[Records from a dataset]

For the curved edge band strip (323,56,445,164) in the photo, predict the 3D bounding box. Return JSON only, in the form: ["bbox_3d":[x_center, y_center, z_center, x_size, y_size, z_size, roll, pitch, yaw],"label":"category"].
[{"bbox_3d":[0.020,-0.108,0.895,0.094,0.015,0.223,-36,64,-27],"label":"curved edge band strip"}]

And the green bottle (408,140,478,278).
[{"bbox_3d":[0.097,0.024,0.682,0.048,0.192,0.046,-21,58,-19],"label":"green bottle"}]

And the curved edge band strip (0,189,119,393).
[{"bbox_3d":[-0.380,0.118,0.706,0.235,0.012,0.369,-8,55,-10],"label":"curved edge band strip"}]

### Requirement
Write out every record verbatim.

### Solution to this exercise
For the curved edge band strip (323,56,445,164) in the photo, predict the 3D bounding box. Return JSON only, in the form: ["bbox_3d":[x_center, y_center, z_center, x_size, y_size, z_size, roll, pitch, yaw],"label":"category"].
[{"bbox_3d":[0.020,-0.108,0.895,0.094,0.015,0.223,-36,64,-27],"label":"curved edge band strip"}]

And the green bottle (408,140,478,278).
[{"bbox_3d":[0.097,0.024,0.682,0.048,0.192,0.046,-21,58,-19],"label":"green bottle"}]

And the curved edge band strip (0,189,119,393).
[{"bbox_3d":[-0.380,0.118,0.706,0.235,0.012,0.369,-8,55,-10],"label":"curved edge band strip"}]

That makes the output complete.